Prove $\mid$x-1$\mid$+$\mid$x+5$\mid$ $\ge$ 6 for all real numbers

Question

I need to prove it with proof by cases. I graphed it out and it seems that I need to put into 2 cases which is when x$>$1 and x$>$-5. But this where my problem is, how do plug that back into the statement? Would it just be calculating (x-1)+(x+5)?

Answer 1

We have, the real function of the real variable $f(x)=\sum_{i=1}^n |x-\alpha_i|,$ for which $\alpha_1\geq \dots \geq \alpha_n$ are real numbers. Then,

$ 1)$ If $n$ is odd, then $\min_{x\in\mathbb{R}} f(x)=(\alpha_1+\cdots+\alpha_{\frac{n-1}{2}})-(\alpha_{\frac{n+3}{2}}+\cdots+\alpha_n),$ and minimum is reached when $x=\alpha_{\frac{n+1}{2}}$

$2)$ If $n$ is even, then $\min_{x\in\mathbb{R}} f(x)=(\alpha_1+\cdots+\alpha_{\frac{n}{2}})-(\alpha_{\frac{n}{2}+1}+\cdots+\alpha_n),$ and this minimum is reached for every $x\in[\alpha_{\frac{n}{2}}, \alpha_{\frac{n}{2}+1}]$ if $\alpha_{\frac{n}{2}} \neq \alpha_{\frac{n}{2}+1} $

and attains minimum only for $x=\alpha_{\frac{n}{2}}$ if $\alpha_{\frac{n}{2}} = \alpha_{\frac{n}{2}+1}. $ The above can be proved using calculus.

The given problem is particular case of this. Also can be solved by taking the function as follows.

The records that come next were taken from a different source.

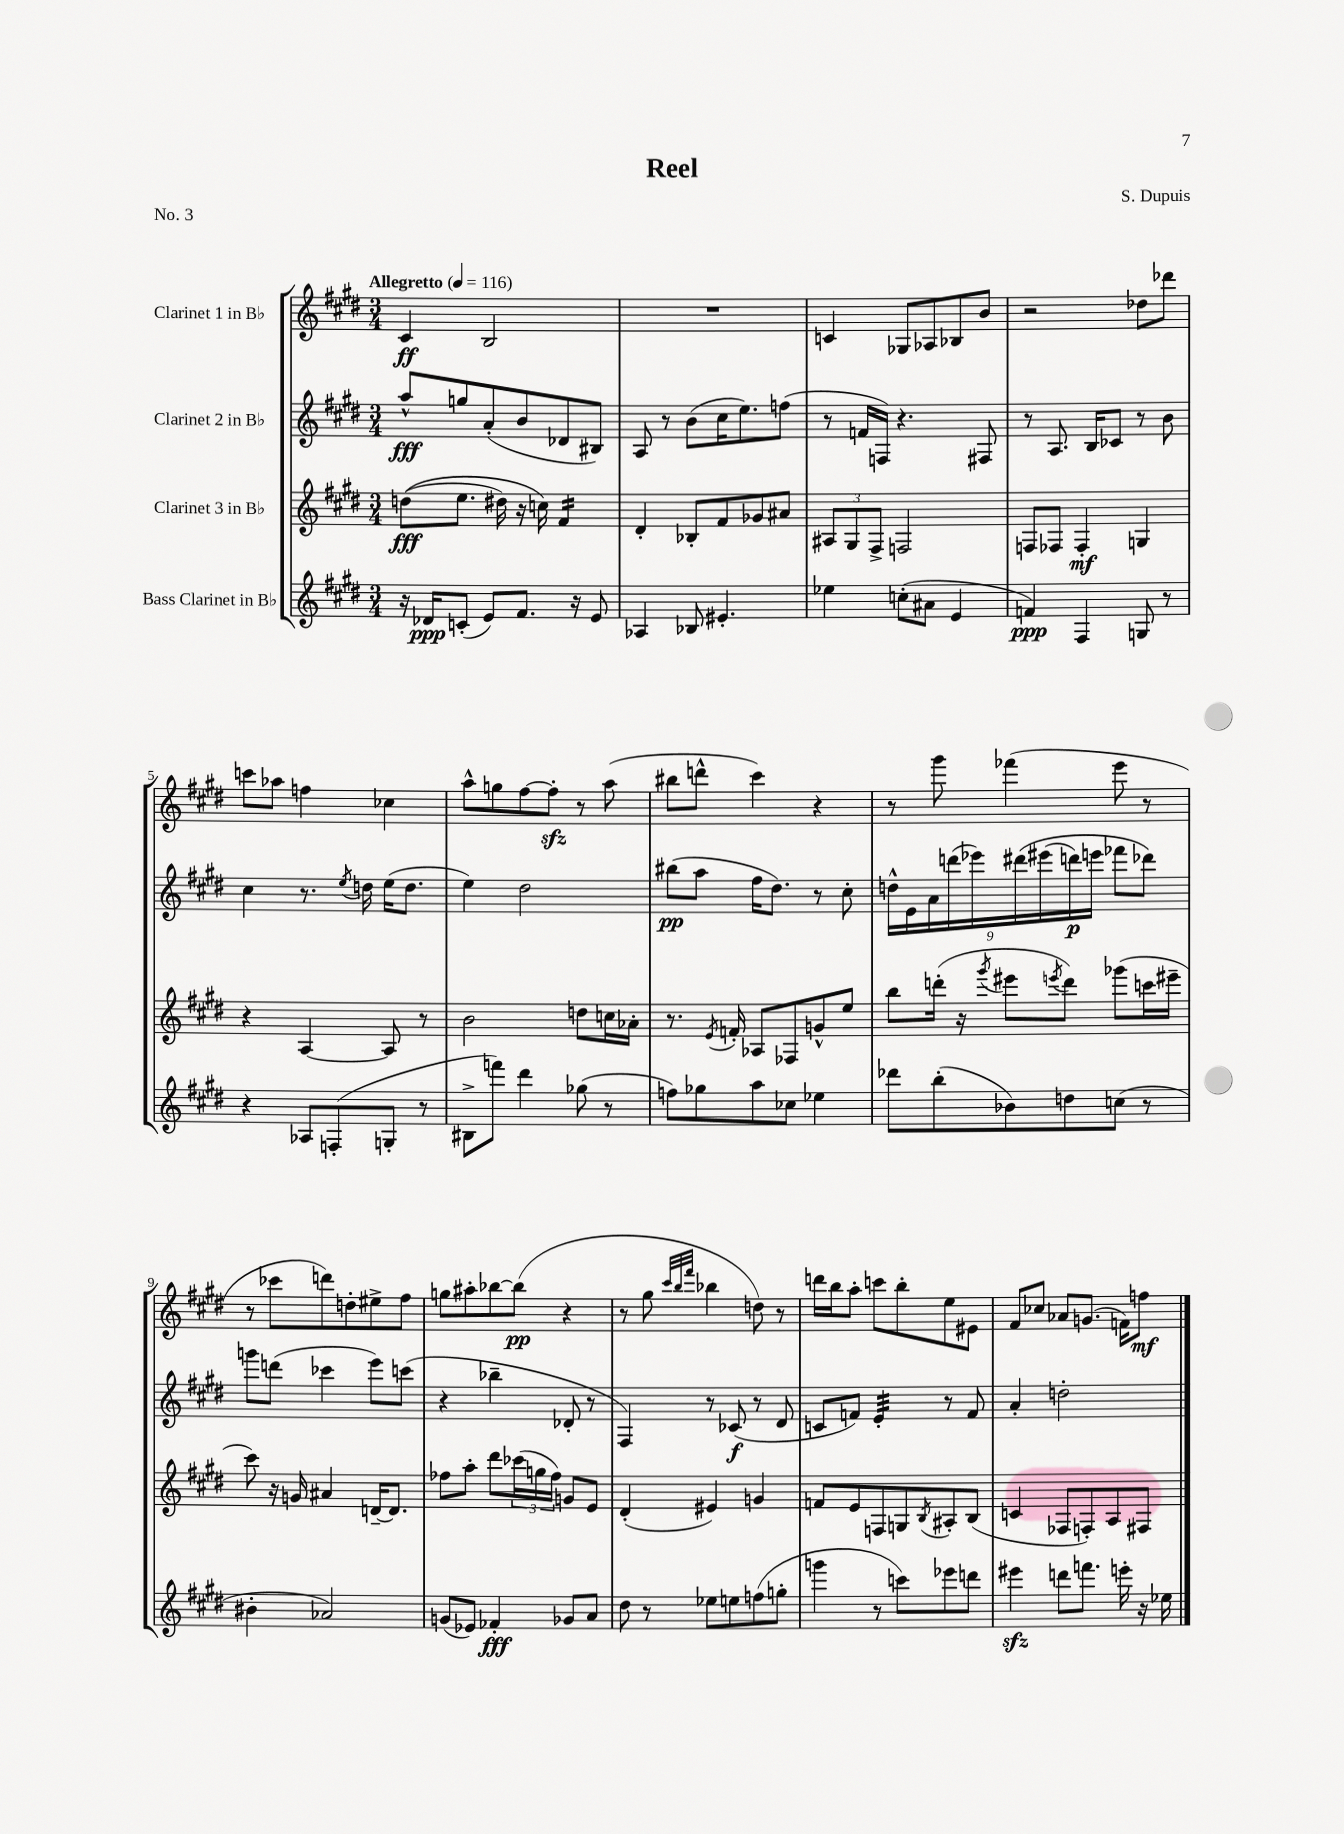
\header { title = "Reel" composer = "S. Dupuis" piece = "No. 3" }
<<
\new StaffGroup <<
\new Staff = "s0" \with { instrumentName = "Clarinet 1 in Bb" } {
    \clef treble \key e \major \numericTimeSignature \time 3/4 \tempo "Allegretto" 4 = 116
    cis'4\ff b2 |
    R2. |
    c'4 ges8 aes8 bes8 b'8 |
    r2 des''8 des'''8 |
    c'''8 aes''8 f''4 ces''4 |
    a''8-^ g''8 fis''8~ fis''8-.\sfz r8 a''8( |
    bis''8 d'''8-^ cis'''4) r4 |
    r8 gis'''8 fes'''4( e'''8 r8 |
    r8 ces'''8 d'''8) d''8-. eis''8-> fis''8 |
    g''8 ais''8-. bes''8~ bes''8\pp( r4 |
    r8 gis''8 \grace { cis'''32 b''32 fis'''32 } bes''4 d''8) r8 |
    d'''16 b''16 a''8-. c'''8 b''8-. e''8 eis'8 |
    fis'8 ces''8 aes'8 g'8.( f'16) f''8\mf \bar "|." |
}
\new Staff = "s1" \with { instrumentName = "Clarinet 2 in Bb" } {
    \clef treble \key e \major \numericTimeSignature \time 3/4
    a''8-^\fff g''8 a'8-.( b'8 des'8 bis8) |
    a8 r8 b'8( cis''16 e''8.) f''8( |
    r8 f'16 f16) r4. fis8 |
    r8 a8. b16 ces'8 r8 b'8 |
    cis''4 r8. \acciaccatura { e''8 } d''16 e''16( d''8. |
    e''4) dis''2 |
    bis''8\pp( a''8 fis''16 dis''8.) r8 cis''8-. |
    \tuplet 9/8 { d''16-^ e'16 a'16 d'''16( ees'''16) dis'''16\( eis'''16( d'''16\p) e'''16 } fes'''8 des'''8\) |
    g'''8 d'''8( ces'''4 e'''8) c'''8( |
    r4 bes''4-- des'8-. r8 |
    fis4) r8 ces'8\f( r8 dis'8 |
    c'8 f'8) e'4:32-. r8 f'8 |
    a'4-. d''2-. \bar "|." |
}
\new Staff = "s2" \with { instrumentName = "Clarinet 3 in Bb" } {
    \clef treble \key e \major \numericTimeSignature \time 3/4
    d''8\fff(\( e''8. dis''16) r16 c''16\) fis'4:16 |
    dis'4-. bes8-. fis'8 ges'8 ais'8 |
    \tuplet 3/2 { ais8 gis8 fis8-> } f2 |
    f8 fes8 fes4-.\mf g4 |
    r4 a4~ a8 r8 |
    b'2 d''8 c''16 aes'16-. |
    r8. \acciaccatura { e'8 } f'16-. aes8 fes8 g'8-^ e''8 |
    b''8 d'''16-.( r16 \acciaccatura { gis'''8 } eis'''8 \acciaccatura { e'''8 } d'''8) ges'''8( c'''16 eis'''16-- |
    cis'''8) r16 g'16 ais'4 d'16~-- d'8. |
    fes''8 a''8-. dis'''8 \tuplet 3/2 { ces'''16( g''16 fes''16) } g'8 e'8 |
    dis'4-.( eis'4) g'4 |
    f'8 e'8 f8 g8 \acciaccatura { b8 } ais8-. b8( |
    c'4 fes8 f8-.) a8 fis8 \bar "|." |
}
\new Staff = "s3" \with { instrumentName = "Bass Clarinet in Bb" } {
    \clef treble \key e \major \numericTimeSignature \time 3/4
    r16 des'16\ppp c'8-.( e'8) fis'8. r16 e'8 |
    aes4 bes8 eis'4.-. |
    ees''4 c''8-.( ais'8 e'4 |
    f'4\ppp) fis4 g8 r8 |
    r4 aes8 f8-.( g8-. r8 |
    bis8-> f'''8) dis'''4 ges''8( r8 |
    f''8) ges''8 a''8 ces''8 ees''4 |
    des'''8 b''8-.( bes'8) d''8 c''8( r8 |
    bis'4-. aes'2) |
    g'8( ees'8) fes'4-.\fff ges'8 a'8 |
    dis''8 r8 ees''8 e''8 f''8( g''8-. |
    g'''4 r8 c'''8) ees'''8 d'''8 |
    eis'''4\sfz d'''8 f'''8. e'''16-. r16 ees''16 \bar "|." |
}
>>
>>
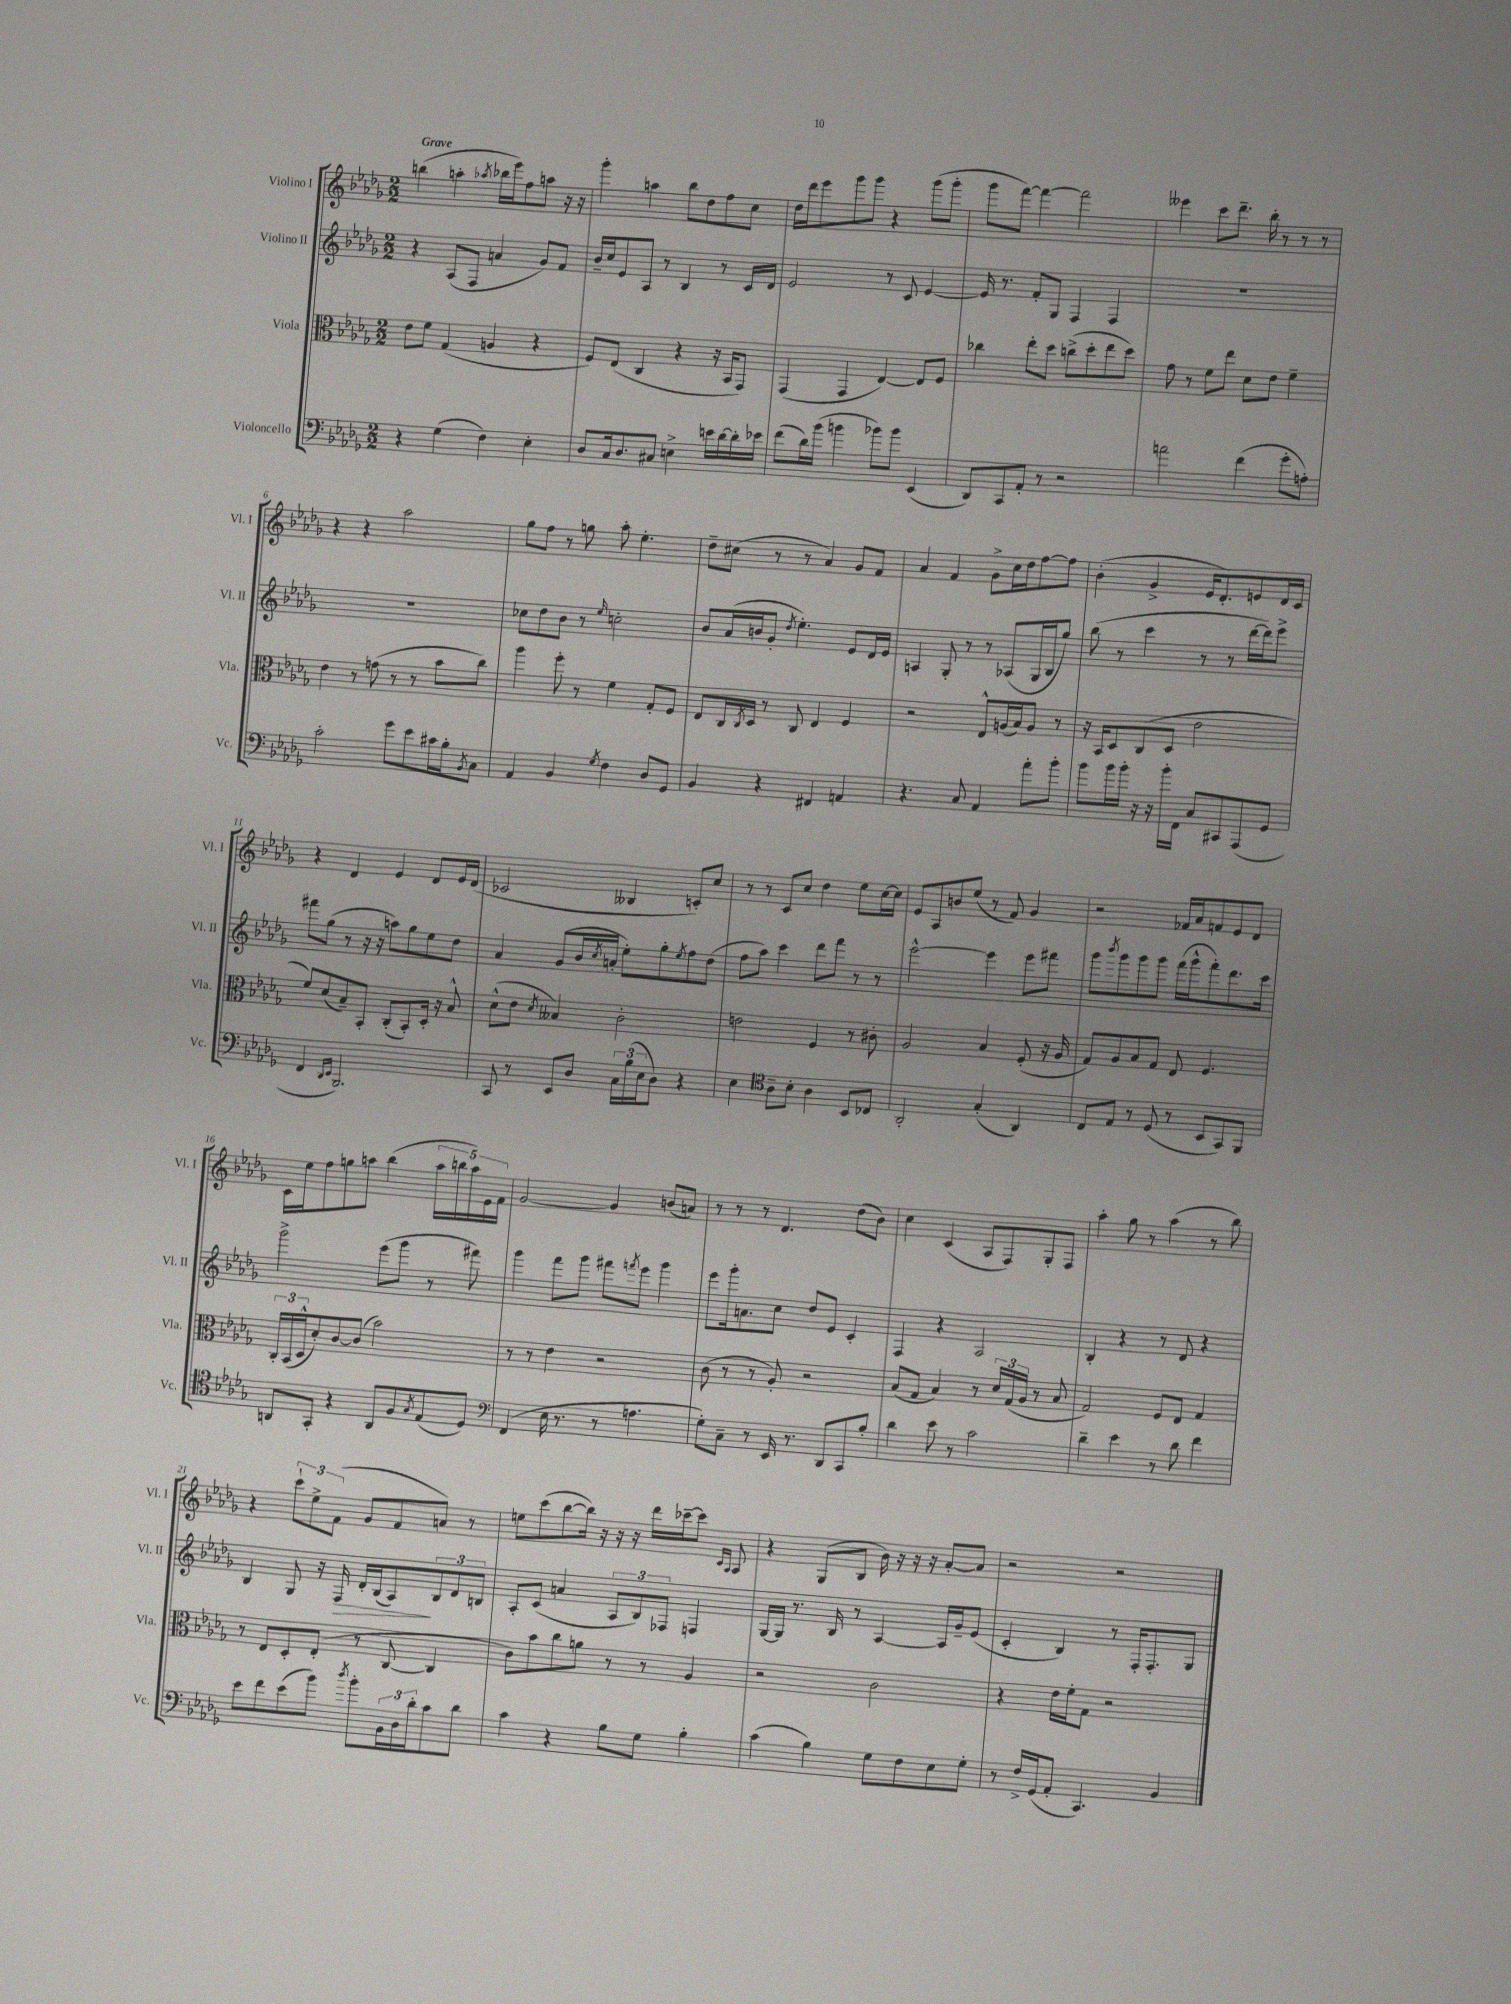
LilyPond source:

<<
\new StaffGroup <<
\new Staff = "s0" \with { instrumentName = "Violino I" shortInstrumentName = "Vl. I" } {
    \clef treble \key des \major \numericTimeSignature \time 2/2 \tempo "Grave"
    b''4( a''4-. \acciaccatura { aes''8 } bes''16 ees'''16) f''8 a''8 r16 r16 |
    ges'''4-. a''4 bes''8 des''8 f''8 c''8 |
    des''16 des'''16 ees'''8 ges'''8 ges'''8 r4 ges'''8( ges'''8-. |
    ges'''8 f'''8~) f'''4~ f'''2 |
    eeses'''4 c'''8 des'''8.-- bes''16-. r8 r8 r8 |
    r4 r4 aes''2 |
    ges''8 f''8 r8 g''8 aes''8-. ees''4.-. |
    des''8-- cis''8( r8 r8 aes'4) ges'8 f'8 |
    aes'4 f'4 ges'8-> c''16 des''16 f''8~ f''8 |
    bes'4-.( ges'4-> ees'16 des'8.-.) e'8 des'16 c'16 |
    r4 des'4 ees'4 des'8 ees'16 des'16( |
    ces'2 beses4 c'8-.) c''8 |
    r8 r8 c'8 c''8 des''4 ees''8 c''16~ c''16 |
    ees'8 aes8 b'8 ees''8( r8 f'8) ges'4 |
    r2 fes'16 aes'16 f'8 ees'8 des'8 |
    c'16 ees''16 f''8 g''8 a''8 bes''4( \tuplet 5/4 { a''16 b''16 a''16) ees'16 f'16 } |
    ges'2~ ges'4 b'8( a'8) |
    r8 r8 r8 des'4. des''8( bes'8) |
    c''4 c'4( aes8 f8) ges8-. f8 |
    aes''4-. ges''8 r8 aes''4( r8 bes''8) |
    r4 \tuplet 3/2 { c'''8-! ees''8-> f'8( } ges'8 f'8 a'8) r8 |
    e''8 c'''8( bes''8~ bes''16) r16 r16 r16 des'''16 ces'''16~-- ces'''8 \grace { c'16 aes16 } aes8 |
    r4 ges8( bes8 bes'16) r16 r16 r16 aes'8~-. aes'8 |
    r2 r2 \bar "|." |
}
\new Staff = "s1" \with { instrumentName = "Violino II" shortInstrumentName = "Vl. II" } {
    \clef treble \key des \major \numericTimeSignature \time 2/2
    r4 aes8( f8 a'4 ges'8) f'8 |
    bes'16-- c''16 ees'8 aes8 r8 bes4 r8 c'16 des'16 |
    ees'2 r8 c'8 ees'4~ |
    ees'16 r8. f'8-. ges8 f4 f4 |
    R1 |
    R1 |
    ces''8 des''8 bes'8 r8 \grace { ees''16 } c''2-. |
    bes'8 aes'16( b'16 ges'8-. \acciaccatura { des''8 } ees''4.-.) ees'8 des'16 ees'16 |
    a4 ges8-. r8 r8 aes8( ges16 bes16 ges''8) |
    bes''8( r8 c'''4 r8 r8 des'''16~ des'''16) ees'''8-> |
    fis'''8 ges''8( r8 r16 r16 a''8) ges''8 ees''8 des''8 |
    aes'4 ges'8( bes'16 \acciaccatura { c''8 } a'16-. ees''8-.) ges''8-. \acciaccatura { ees''8 } f''8 des''8( |
    f''8 aes''8) c'''4 des'''8 f'''8 r8 r8 |
    ees'''2~-^ ees'''4 ees'''8 fis'''8 |
    ges'''8 \acciaccatura { bes'''8 } ges'''8 ges'''8 ges'''8 f'''16( ges'''16-^ f'''8-.) des'''8. c'''16 |
    ges'''2-> ees'''8( ges'''8 r8 fis'''8) |
    ges'''4 f'''8 ges'''8 fis'''8 \acciaccatura { f'''8 } ees'''8 ges'''4 |
    ees'''8 ges'''16-. a'8. c''8 des''8 ees'8 c'4-. |
    f4 r4 aes2 |
    bes4-. r4 r8 des'8 r4 |
    bes4 ges8 r16 f16\> des'16-. bes16( aes8\!) \tuplet 3/2 { bes8 des'8 b8 } |
    aes8-. c'8( a'4 \tuplet 3/2 { aes8 bes8) fes8 } f4 |
    ges16~ ges16 r8. bes16 r8 aes4~ aes16 ges'16-- ees'8( |
    c'4-. bes4) r8 f16-. f8.-. ges8 \bar "|." |
}
\new Staff = "s2" \with { instrumentName = "Viola" shortInstrumentName = "Vla." } {
    \clef alto \key des \major \numericTimeSignature \time 2/2
    ees'8 f'8 ges4( a4 r4 |
    f8) ees8( c4 r4 r16 bes,16 ges,8) |
    ges,4( ges,4 ees4~) ees8 f8 |
    ces''4 ees''8-. des''8 c''8->( des''8-. ees''8 des''8) |
    ges'8 r8 f'8 ees''8 des'8 ees'8 f'4-- |
    ees'4 r8 g'8( r8 r8 bes'8 c''8) |
    aes''4 f''8-. r8 f'4 ges8-. f8 |
    ees8 c16 \acciaccatura { c8 } des16 r8 c8 ees4 f4 |
    r2 ees8-^ a16( bes16) a8 r8 |
    r16 bes,16 des8 c8( des8 ees'2 |
    f'8) des'8( bes8--) bes,8-. c8-.( bes,8-.) des16-. r16 bes8-^ |
    des'8-^( ees'8 \acciaccatura { des'8 } beses4) c'2-. |
    e'2 f4 r8 cis'8-. |
    aes2 bes4 f8-.( r16 aes16 |
    ges8) aes8 bes8 ges8 ees8 f4. |
    \tuplet 3/2 { c16-. bes,16( des16-^ } des'8-.) c'8~ c'8( bes'2) |
    r8 r8 ees'4 r2 |
    c'8( r8 r8 aes8-.) r2 |
    bes8( ges8 bes4) r8 \tuplet 3/2 { des'16 ges16( aes16 } r8 bes8 |
    ges2) f8 ees8 ges4 |
    r8 ees8 des8-. ees8-.( r8 c8~ c4 |
    c'8) bes'8 c''8 a'8 r8 r8 aes4 |
    r2 c'2 |
    r4 ees'16 f'16-. ges8 r2 \bar "|." |
}
\new Staff = "s3" \with { instrumentName = "Violoncello" shortInstrumentName = "Vc." } {
    \clef bass \key des \major \numericTimeSignature \time 2/2
    r4 ges4( f4) ees4-. |
    des8 c16 des8. cis8 e4-> e'16 des'16~ des'16-. ees'16 |
    f'8( des'16) bes'16( b'4 bes'8) bes'8 ees,4( |
    des,8) c,8 aes,8-. r8 r2 |
    a'2 f'4( ges'8-. a8-.) |
    c'2-. ges'8 ees'8 cis'16 bes16-. \acciaccatura { bes,8 } c8 |
    aes,4 bes,4 \acciaccatura { ges8 } f4 des8 ges,8 |
    bes,4 r4 fis,4 a,4 |
    r4. c8 aes,4 aes'8-. bes'8-. |
    bes'8 bes'16 bes'16-. r16 r16 bes'16-. f,16 c8 cis,8 aes,,8( ges,8 |
    f,4 \grace { des,16 ees,16 } bes,,2.) |
    c,8 r8 ees,8 des8 \tuplet 3/2 { c16 bes16( ees16 } des8) r4 |
    ees4 \clef tenor aes8-- bes8-. aes4 bes,8 ces8 |
    aes,2-. ges4-.( aes,4) |
    c8 ees8 r8 des8( r8 bes,8 ges,8) f,8 |
    a,8 ges,8-. r4 a,8 f8 \acciaccatura { ges8 } ees8( des8) |
    \clef bass f,4( ees16 r8. r8 a4. |
    ges8-.) c8-- r8 ees,16 r8. des,8 c,8 bes8-. |
    des'4 ees'8 r8 c'2 |
    des'4-- ees'4 r8 des'8 f'4 |
    ees'8 f'8 ees'8( bes'8) \acciaccatura { des''8 } bes'8-. \tuplet 3/2 { bes,16 des16 des'16-. } c'8 des'8 |
    c'4 r4 bes8 ges8 bes4-. |
    c'4( bes4) ges8 f8 ees8 ges8-. |
    r8 f16-> ges,16( aes,8-. c,4.) bes,4 \bar "|." |
}
>>
>>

$ f(x)= \begin{cases} x-1+x+5,& \text{if } x\geq 1\\ 6, &\text{if } x-5 \leq x \leq 1\\ 1-x+5-x,&\text{if } x \leq -5 \end{cases}$ and then calculate critical points and maxima and minimum of this function.

Answer 2

I think there is a typo, and it should read: " $|x+1|+|x-5| \ge 6$". And for this we have: $|x+1| + |x-5| = |-x - 1|+|x-5| \ge |-x-1+x-5| = |-6| = 6$ , by the $\triangle$ inequality.

Answer 3

$y:=x-1$, $y$ real.

Need to show :

$|y|+|y+6| \ge 6.$

$|6| = |(6+y)-y| \le |6+y| +|y|$.

(Triangle inequality).

Answer 4

We can rewrite this as

$$ |x-1| + |x-(-5)| \geq 6 $$

and then it becomes apparent that geometrically, we are looking at the sum of two distances on the number line:

• the distance between $x$ and $1$, and
• the distance between $x$ and $-5$

If $x$ is between $-5$ and $1$, then this is just the distance between $-5$ and $1$, and if it's less than $-5$ or greater than $1$, it should be greater than that distance. Since the distance between $-5$ and $1$ is already $6$, the sum must be greater than or equal to $6$.